Sehr geehrter Mandant,

es kommt nicht selten vor, dass Personen bei Ladungen verwechselt werden. Gerade bei Gleichheit im Nachnamen und lediglich verschiedenen Vornamen müsste die bearbeitende Geschäftsstelle des Gerichts teilweise Aktenstudium betreiben, bevor handschriftliche Verfügungen der Staatsanwaltschaft oder des Gerichts durchgeführt werden können.

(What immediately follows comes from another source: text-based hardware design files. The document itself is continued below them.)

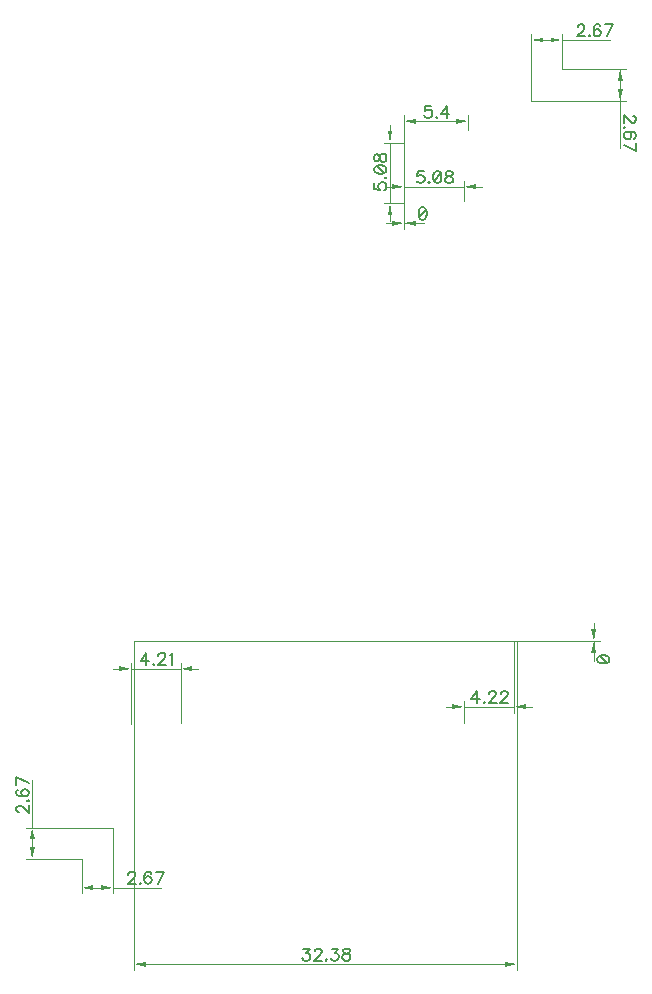
<source format=gbr>
G04 DipTrace 3.0.0.1*
G04 TopDimension.gbr*
%MOIN*%
G04 #@! TF.FileFunction,Drawing,Top*
G04 #@! TF.Part,Single*
%ADD13C,0.001378*%
%ADD110C,0.006176*%
%FSLAX26Y26*%
G04*
G70*
G90*
G75*
G01*
G04 TopDimension*
%LPD*%
X568898Y1121260D2*
D13*
Y23622D1*
X1843701Y1121260D2*
Y23622D1*
X1206299Y43307D2*
X608268D1*
G36*
X568898D2*
X608268Y51181D1*
Y35433D1*
X568898Y43307D1*
G37*
X1206299D2*
D13*
X1804331D1*
G36*
X1843701D2*
X1804331Y35433D1*
Y51181D1*
X1843701Y43307D1*
G37*
X568898Y1121260D2*
D13*
X2120079D1*
X1843701D2*
X2120079D1*
X2100394D2*
D3*
Y1180315D2*
Y1160630D1*
G36*
Y1121260D2*
X2092520Y1160630D1*
X2108268D1*
X2100394Y1121260D1*
G37*
Y1062205D2*
D13*
Y1081890D1*
G36*
Y1121260D2*
X2108268Y1081890D1*
X2092520D1*
X2100394Y1121260D1*
G37*
Y1055095D2*
D13*
Y1121260D1*
X723228Y846850D2*
Y1048425D1*
X557480Y845669D2*
Y1048425D1*
Y1028740D2*
X723228D1*
X498425D2*
X518110D1*
G36*
X557480D2*
X518110Y1020866D1*
Y1036614D1*
X557480Y1028740D1*
G37*
X782283D2*
D13*
X762598D1*
G36*
X723228D2*
X762598Y1036614D1*
Y1020866D1*
X723228Y1028740D1*
G37*
X1668110Y846850D2*
D13*
Y921260D1*
X1834252Y1116929D2*
Y881890D1*
X1668110Y901575D2*
X1834252D1*
X1609055D2*
X1628740D1*
G36*
X1668110D2*
X1628740Y893701D1*
Y909449D1*
X1668110Y901575D1*
G37*
X1893307D2*
D13*
X1873622D1*
G36*
X1834252D2*
X1873622Y909449D1*
Y893701D1*
X1834252Y901575D1*
G37*
X1468110Y2781102D2*
D13*
Y2872441D1*
X1680709Y2824803D2*
Y2872441D1*
X1574409Y2852756D2*
X1507480D1*
G36*
X1468110D2*
X1507480Y2860630D1*
Y2844882D1*
X1468110Y2852756D1*
G37*
X1574409D2*
D13*
X1641339D1*
G36*
X1680709D2*
X1641339Y2844882D1*
Y2860630D1*
X1680709Y2852756D1*
G37*
X1468110Y2581102D2*
D13*
Y2654724D1*
X1668110Y2585827D2*
Y2654724D1*
X1468110Y2635039D2*
X1668110D1*
X1409055D2*
X1428740D1*
G36*
X1468110D2*
X1428740Y2627165D1*
Y2642913D1*
X1468110Y2635039D1*
G37*
X1727165D2*
D13*
X1707480D1*
G36*
X1668110D2*
X1707480Y2642913D1*
Y2627165D1*
X1668110Y2635039D1*
G37*
X1468110Y2781102D2*
D13*
X1401969D1*
X1468110Y2581102D2*
X1401969D1*
X1421654Y2781102D2*
Y2581102D1*
Y2840157D2*
Y2820472D1*
G36*
Y2781102D2*
X1413780Y2820472D1*
X1429528D1*
X1421654Y2781102D1*
G37*
Y2522047D2*
D13*
Y2541732D1*
G36*
Y2581102D2*
X1429528Y2541732D1*
X1413780D1*
X1421654Y2581102D1*
G37*
X1468110Y2781102D2*
D13*
Y2493701D1*
Y2581102D2*
Y2493701D1*
Y2513386D2*
D3*
X1409055D2*
X1428740D1*
G36*
X1468110D2*
X1428740Y2505512D1*
Y2521260D1*
X1468110Y2513386D1*
G37*
X1527165D2*
D13*
X1507480D1*
G36*
X1468110D2*
X1507480Y2521260D1*
Y2505512D1*
X1468110Y2513386D1*
G37*
X1534275D2*
D13*
X1468110D1*
X498701Y498701D2*
Y279016D1*
X393701Y393701D2*
Y279016D1*
X446201Y298701D2*
X459331D1*
G36*
X498701D2*
X459331Y290827D1*
Y306575D1*
X498701Y298701D1*
G37*
X446201D2*
D13*
X433071D1*
G36*
X393701D2*
X433071Y306575D1*
Y290827D1*
X393701Y298701D1*
G37*
X657410D2*
D13*
X498701D1*
X1890945Y2922244D2*
Y3143386D1*
X1996063Y3027559D2*
Y3143386D1*
X1943504Y3123701D2*
X1930315D1*
G36*
X1890945D2*
X1930315Y3131575D1*
Y3115827D1*
X1890945Y3123701D1*
G37*
X1943504D2*
D13*
X1956693D1*
G36*
X1996063D2*
X1956693Y3115827D1*
Y3131575D1*
X1996063Y3123701D1*
G37*
X2154773D2*
D13*
X1996063D1*
X1890945Y2922244D2*
X2208386D1*
X1996063Y3027559D2*
X2208386D1*
X2188701Y2974902D2*
Y2961614D1*
G36*
Y2922244D2*
X2180827Y2961614D1*
X2196575D1*
X2188701Y2922244D1*
G37*
Y2974902D2*
D13*
Y2988189D1*
G36*
Y3027559D2*
X2196575Y2988189D1*
X2180827D1*
X2188701Y3027559D1*
G37*
Y2763535D2*
D13*
Y3027559D1*
X498701Y498701D2*
X209016D1*
X393701Y393701D2*
X209016D1*
X228701Y446201D2*
Y459331D1*
G36*
Y498701D2*
X236575Y459331D1*
X220827D1*
X228701Y498701D1*
G37*
Y446201D2*
D13*
Y433071D1*
G36*
Y393701D2*
X220827Y433071D1*
X236575D1*
X228701Y393701D1*
G37*
Y657410D2*
D13*
Y498701D1*
X1133040Y95666D2*
D110*
X1154043D1*
X1142591Y80367D1*
X1148339D1*
X1152142Y78466D1*
X1154043Y76564D1*
X1155988Y70816D1*
Y67014D1*
X1154043Y61266D1*
X1150240Y57419D1*
X1144492Y55518D1*
X1138744D1*
X1133040Y57419D1*
X1131139Y59365D1*
X1129194Y63167D1*
X1170285Y86115D2*
Y88016D1*
X1172186Y91863D1*
X1174088Y93764D1*
X1177935Y95666D1*
X1185584D1*
X1189386Y93764D1*
X1191288Y91863D1*
X1193233Y88016D1*
Y84214D1*
X1191288Y80367D1*
X1187485Y74663D1*
X1168340Y55518D1*
X1195134D1*
X1209387Y59365D2*
X1207486Y57419D1*
X1209387Y55518D1*
X1211333Y57419D1*
X1209387Y59365D1*
X1227531Y95666D2*
X1248533D1*
X1237081Y80367D1*
X1242829D1*
X1246632Y78466D1*
X1248533Y76564D1*
X1250479Y70816D1*
Y67014D1*
X1248533Y61266D1*
X1244731Y57419D1*
X1238983Y55518D1*
X1233235D1*
X1227531Y57419D1*
X1225629Y59365D1*
X1223684Y63167D1*
X1272381Y95666D2*
X1266677Y93764D1*
X1264731Y89962D1*
Y86115D1*
X1266677Y82313D1*
X1270479Y80367D1*
X1278129Y78466D1*
X1283877Y76564D1*
X1287679Y72718D1*
X1289580Y68915D1*
Y63167D1*
X1287679Y59365D1*
X1285778Y57419D1*
X1280030Y55518D1*
X1272381D1*
X1266677Y57419D1*
X1264731Y59365D1*
X1262830Y63167D1*
Y68915D1*
X1264731Y72718D1*
X1268578Y76564D1*
X1274282Y78466D1*
X1281931Y80367D1*
X1285778Y82313D1*
X1287679Y86115D1*
Y89962D1*
X1285778Y93764D1*
X1280030Y95666D1*
X1272381D1*
X2152752Y1061130D2*
X2150851Y1066878D1*
X2145103Y1070725D1*
X2135552Y1072626D1*
X2129804D1*
X2120254Y1070725D1*
X2114506Y1066878D1*
X2112604Y1061130D1*
Y1057328D1*
X2114506Y1051580D1*
X2120254Y1047777D1*
X2129804Y1045832D1*
X2135552D1*
X2145103Y1047777D1*
X2150851Y1051580D1*
X2152752Y1057328D1*
Y1061130D1*
X2145103Y1047777D2*
X2120254Y1070725D1*
X609594Y1040951D2*
Y1081099D1*
X590449Y1054348D1*
X619145D1*
X633398Y1044798D2*
X631496Y1042852D1*
X633398Y1040951D1*
X635343Y1042852D1*
X633398Y1044798D1*
X649640Y1071548D2*
Y1073449D1*
X651541Y1077296D1*
X653443Y1079197D1*
X657289Y1081099D1*
X664939D1*
X668741Y1079197D1*
X670642Y1077296D1*
X672588Y1073449D1*
Y1069647D1*
X670642Y1065800D1*
X666840Y1060096D1*
X647694Y1040951D1*
X674489D1*
X686841Y1073449D2*
X690687Y1075395D1*
X696435Y1081099D1*
Y1040951D1*
X1711821Y913786D2*
Y953933D1*
X1692676Y927183D1*
X1721372D1*
X1735624Y917632D2*
X1733723Y915687D1*
X1735624Y913786D1*
X1737570Y915687D1*
X1735624Y917632D1*
X1751867Y944383D2*
Y946284D1*
X1753768Y950131D1*
X1755669Y952032D1*
X1759516Y953933D1*
X1767165D1*
X1770968Y952032D1*
X1772869Y950131D1*
X1774815Y946284D1*
Y942482D1*
X1772869Y938635D1*
X1769067Y932931D1*
X1749921Y913786D1*
X1776716D1*
X1791013Y944383D2*
Y946284D1*
X1792914Y950131D1*
X1794815Y952032D1*
X1798662Y953933D1*
X1806311D1*
X1810114Y952032D1*
X1812015Y950131D1*
X1813961Y946284D1*
Y942482D1*
X1812015Y938635D1*
X1808213Y932931D1*
X1789067Y913786D1*
X1815862D1*
X1558425Y2905114D2*
X1539324D1*
X1537423Y2887915D1*
X1539324Y2889816D1*
X1545072Y2891761D1*
X1550776D1*
X1556524Y2889816D1*
X1560371Y2886013D1*
X1562272Y2880265D1*
Y2876463D1*
X1560371Y2870715D1*
X1556524Y2866868D1*
X1550776Y2864967D1*
X1545072D1*
X1539324Y2866868D1*
X1537423Y2868813D1*
X1535477Y2872616D1*
X1576525Y2868813D2*
X1574623Y2866868D1*
X1576525Y2864967D1*
X1578470Y2866868D1*
X1576525Y2868813D1*
X1609967Y2864967D2*
Y2905114D1*
X1590821Y2878364D1*
X1619517D1*
X1533526Y2687398D2*
X1514424D1*
X1512523Y2670198D1*
X1514424Y2672099D1*
X1520173Y2674045D1*
X1525876D1*
X1531624Y2672099D1*
X1535471Y2668297D1*
X1537372Y2662549D1*
Y2658746D1*
X1535471Y2652998D1*
X1531624Y2649151D1*
X1525876Y2647250D1*
X1520173D1*
X1514424Y2649151D1*
X1512523Y2651097D1*
X1510578Y2654899D1*
X1551625Y2651097D2*
X1549724Y2649151D1*
X1551625Y2647250D1*
X1553571Y2649151D1*
X1551625Y2651097D1*
X1577418Y2687398D2*
X1571670Y2685497D1*
X1567823Y2679749D1*
X1565922Y2670198D1*
Y2664450D1*
X1567823Y2654899D1*
X1571670Y2649151D1*
X1577418Y2647250D1*
X1581221D1*
X1586969Y2649151D1*
X1590771Y2654899D1*
X1592717Y2664450D1*
Y2670198D1*
X1590771Y2679749D1*
X1586969Y2685497D1*
X1581221Y2687398D1*
X1577418D1*
X1590771Y2679749D2*
X1567823Y2654899D1*
X1614619Y2687398D2*
X1608915Y2685497D1*
X1606969Y2681694D1*
Y2677847D1*
X1608915Y2674045D1*
X1612717Y2672099D1*
X1620367Y2670198D1*
X1626115Y2668297D1*
X1629917Y2664450D1*
X1631818Y2660647D1*
Y2654899D1*
X1629917Y2651097D1*
X1628016Y2649151D1*
X1622268Y2647250D1*
X1614619D1*
X1608915Y2649151D1*
X1606969Y2651097D1*
X1605068Y2654899D1*
Y2660647D1*
X1606969Y2664450D1*
X1610816Y2668297D1*
X1616520Y2670198D1*
X1624169Y2672099D1*
X1628016Y2674045D1*
X1629917Y2677847D1*
Y2681694D1*
X1628016Y2685497D1*
X1622268Y2687398D1*
X1614619D1*
X1369295Y2646518D2*
Y2627417D1*
X1386495Y2625515D1*
X1384594Y2627417D1*
X1382648Y2633165D1*
Y2638868D1*
X1384594Y2644616D1*
X1388396Y2648463D1*
X1394144Y2650365D1*
X1397947D1*
X1403695Y2648463D1*
X1407542Y2644616D1*
X1409443Y2638868D1*
Y2633165D1*
X1407542Y2627417D1*
X1405596Y2625515D1*
X1401793Y2623570D1*
X1405596Y2664617D2*
X1407542Y2662716D1*
X1409443Y2664617D1*
X1407542Y2666563D1*
X1405596Y2664617D1*
X1369295Y2690410D2*
X1371196Y2684662D1*
X1376944Y2680815D1*
X1386495Y2678914D1*
X1392243D1*
X1401793Y2680815D1*
X1407542Y2684662D1*
X1409443Y2690410D1*
Y2694213D1*
X1407542Y2699961D1*
X1401793Y2703763D1*
X1392243Y2705709D1*
X1386495D1*
X1376944Y2703763D1*
X1371196Y2699961D1*
X1369295Y2694213D1*
Y2690410D1*
X1376944Y2703763D2*
X1401793Y2680815D1*
X1369295Y2727611D2*
X1371196Y2721907D1*
X1374999Y2719961D1*
X1378846D1*
X1382648Y2721907D1*
X1384594Y2725709D1*
X1386495Y2733359D1*
X1388396Y2739107D1*
X1392243Y2742909D1*
X1396045Y2744811D1*
X1401793D1*
X1405596Y2742909D1*
X1407542Y2741008D1*
X1409443Y2735260D1*
Y2727611D1*
X1407542Y2721907D1*
X1405596Y2719961D1*
X1401793Y2718060D1*
X1396045D1*
X1392243Y2719961D1*
X1388396Y2723808D1*
X1386495Y2729512D1*
X1384594Y2737161D1*
X1382648Y2741008D1*
X1378846Y2742909D1*
X1374999D1*
X1371196Y2741008D1*
X1369295Y2735260D1*
Y2727611D1*
X1528240Y2565744D2*
X1522492Y2563843D1*
X1518645Y2558095D1*
X1516744Y2548544D1*
Y2542796D1*
X1518645Y2533246D1*
X1522492Y2527498D1*
X1528240Y2525597D1*
X1532042D1*
X1537791Y2527498D1*
X1541593Y2533246D1*
X1543539Y2542796D1*
Y2548544D1*
X1541593Y2558095D1*
X1537791Y2563843D1*
X1532042Y2565744D1*
X1528240D1*
X1541593Y2558095D2*
X1518645Y2533246D1*
X549280Y341509D2*
Y343410D1*
X551181Y347257D1*
X553082Y349158D1*
X556929Y351059D1*
X564579D1*
X568381Y349158D1*
X570282Y347257D1*
X572228Y343410D1*
Y339607D1*
X570282Y335761D1*
X566480Y330057D1*
X547334Y310912D1*
X574129D1*
X588382Y314758D2*
X586480Y312813D1*
X588382Y310912D1*
X590327Y312813D1*
X588382Y314758D1*
X625627Y345356D2*
X623725Y349158D1*
X617977Y351059D1*
X614175D1*
X608427Y349158D1*
X604580Y343410D1*
X602679Y333859D1*
Y324309D1*
X604580Y316660D1*
X608427Y312813D1*
X614175Y310912D1*
X616076D1*
X621780Y312813D1*
X625627Y316660D1*
X627528Y322408D1*
Y324309D1*
X625627Y330057D1*
X621780Y333859D1*
X616076Y335761D1*
X614175D1*
X608427Y333859D1*
X604580Y330057D1*
X602679Y324309D1*
X647529Y310912D2*
X666674Y351059D1*
X639879D1*
X2046642Y3166509D2*
Y3168410D1*
X2048543Y3172257D1*
X2050445Y3174158D1*
X2054291Y3176059D1*
X2061941D1*
X2065743Y3174158D1*
X2067645Y3172257D1*
X2069590Y3168410D1*
Y3164607D1*
X2067645Y3160761D1*
X2063842Y3155057D1*
X2044697Y3135912D1*
X2071491D1*
X2085744Y3139758D2*
X2083843Y3137813D1*
X2085744Y3135912D1*
X2087689Y3137813D1*
X2085744Y3139758D1*
X2122989Y3170356D2*
X2121087Y3174158D1*
X2115339Y3176059D1*
X2111537D1*
X2105789Y3174158D1*
X2101942Y3168410D1*
X2100041Y3158859D1*
Y3149309D1*
X2101942Y3141660D1*
X2105789Y3137813D1*
X2111537Y3135912D1*
X2113438D1*
X2119142Y3137813D1*
X2122989Y3141660D1*
X2124890Y3147408D1*
Y3149309D1*
X2122989Y3155057D1*
X2119142Y3158859D1*
X2113438Y3160761D1*
X2111537D1*
X2105789Y3158859D1*
X2101942Y3155057D1*
X2100041Y3149309D1*
X2144891Y3135912D2*
X2164036Y3176059D1*
X2137241D1*
X2231509Y2871665D2*
X2233410D1*
X2237257Y2869764D1*
X2239158Y2867862D1*
X2241059Y2864016D1*
Y2856366D1*
X2239158Y2852564D1*
X2237257Y2850663D1*
X2233410Y2848717D1*
X2229607D1*
X2225761Y2850663D1*
X2220057Y2854465D1*
X2200912Y2873610D1*
Y2846816D1*
X2204758Y2832563D2*
X2202813Y2834464D1*
X2200912Y2832563D1*
X2202813Y2830618D1*
X2204758Y2832563D1*
X2235356Y2795318D2*
X2239158Y2797220D1*
X2241059Y2802968D1*
Y2806770D1*
X2239158Y2812518D1*
X2233410Y2816365D1*
X2223859Y2818266D1*
X2214309D1*
X2206660Y2816365D1*
X2202813Y2812518D1*
X2200912Y2806770D1*
Y2804869D1*
X2202813Y2799165D1*
X2206660Y2795318D1*
X2212408Y2793417D1*
X2214309D1*
X2220057Y2795318D1*
X2223859Y2799165D1*
X2225761Y2804869D1*
Y2806770D1*
X2223859Y2812518D1*
X2220057Y2816365D1*
X2214309Y2818266D1*
X2200912Y2773416D2*
X2241059Y2754271D1*
Y2781066D1*
X185893Y549280D2*
X183992D1*
X180145Y551181D1*
X178244Y553082D1*
X176342Y556929D1*
Y564579D1*
X178244Y568381D1*
X180145Y570282D1*
X183992Y572228D1*
X187794D1*
X191641Y570282D1*
X197345Y566480D1*
X216490Y547334D1*
Y574129D1*
X212643Y588382D2*
X214589Y586480D1*
X216490Y588382D1*
X214589Y590327D1*
X212643Y588382D1*
X182046Y625627D2*
X178244Y623725D1*
X176342Y617977D1*
Y614175D1*
X178244Y608427D1*
X183992Y604580D1*
X193542Y602679D1*
X203093D1*
X210742Y604580D1*
X214589Y608427D1*
X216490Y614175D1*
Y616076D1*
X214589Y621780D1*
X210742Y625627D1*
X204994Y627528D1*
X203093D1*
X197345Y625627D1*
X193542Y621780D1*
X191641Y616076D1*
Y614175D1*
X193542Y608427D1*
X197345Y604580D1*
X203093Y602679D1*
X216490Y647529D2*
X176342Y666674D1*
Y639879D1*
M02*

</source>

Bevor Sie den Irrtum (telefonisch gegenüber der Geschäftsstelle des LG) aufklären, sollten Sie genau auf die Ladung schauen: In welcher Eigenschaft wird Ihr Sohn geladen? Etwa nicht als Angeklagter, sondern als Zeuge? Auch wenn der geladene Sohn als Zeuge nicht in Betracht kommt, scheint sein Name zumindest aktenkundig zu sein. Insoweit ist es durchaus denkbar, dass das Gericht beide Söhne vorladen will.

In jedem Fall würde eine Verwechslung und dessen Nichtaufklärung keinerlei Vorteile für Ihren geständigen Sohn bringen. Vielmehr müsste der geladene Sohn in jedem Fall den Termin wahrnehmen, will er kein Ordnungsgeld riskieren.

Sie sollten den Irrtum daher am Montag aufklären. Einen Anwalt benötigen Sie hierzu nicht.